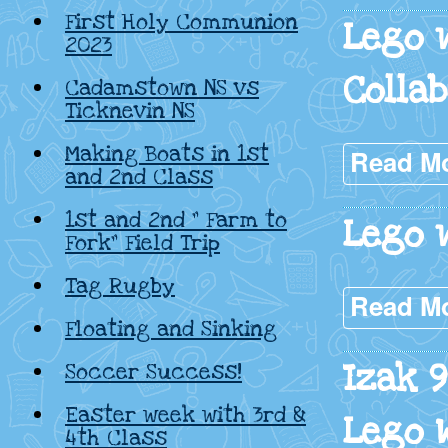
First Holy Communion
Lego 
2023
Colla
Cadamstown NS vs
Ticknevin NS
Making Boats in 1st
Read M
and 2nd Class
1st and 2nd ” Farm to
Lego 
Fork” Field Trip
Tag Rugby
Read M
Floating and Sinking
Izak 
Soccer Success!
Easter week with 3rd &
Lego 
4th Class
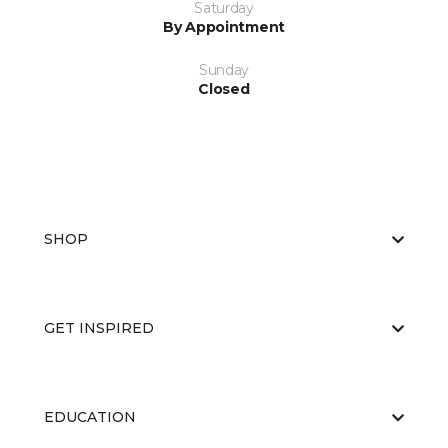
Saturday
By Appointment
Sunday
Closed
SHOP
GET INSPIRED
EDUCATION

◇ ◇ ◇ ◇ ◇ ◇ ◇

> **Task to carry out**: Every line from the line containing "Soccer Success!" through the last line above is to be printed exactly. Pictures are not copied.

> **Finished task**:
Soccer Success!
Easter week with 3rd &
Lego 
4th Class
Saturday
By Appointment
Sunday
Closed
SHOP
GET INSPIRED
EDUCATION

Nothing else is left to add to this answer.